Whenever the word "August" occurs in a line of the material below, that line is counted. Report only the count.

→ Material provided:
━━━━━━━━━━
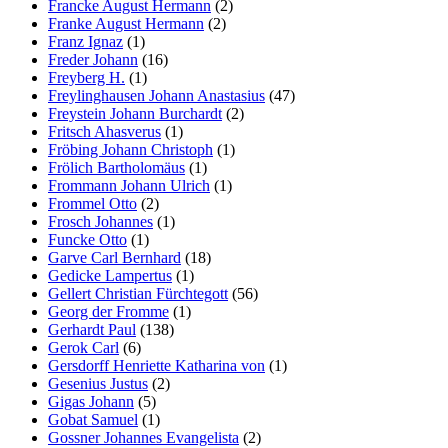
Francke August Hermann
(2)
Franke August Hermann
(2)
Franz Ignaz
(1)
Freder Johann
(16)
Freyberg H.
(1)
Freylinghausen Johann Anastasius
(47)
Freystein Johann Burchardt
(2)
Fritsch Ahasverus
(1)
Fröbing Johann Christoph
(1)
Frölich Bartholomäus
(1)
Frommann Johann Ulrich
(1)
Frommel Otto
(2)
Frosch Johannes
(1)
Funcke Otto
(1)
Garve Carl Bernhard
(18)
Gedicke Lampertus
(1)
Gellert Christian Fürchtegott
(56)
Georg der Fromme
(1)
Gerhardt Paul
(138)
Gerok Carl
(6)
Gersdorff Henriette Katharina von
(1)
Gesenius Justus
(2)
Gigas Johann
(5)
Gobat Samuel
(1)
Gossner Johannes Evangelista
(2)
━━━━━━━━━━
→ Completed task:
2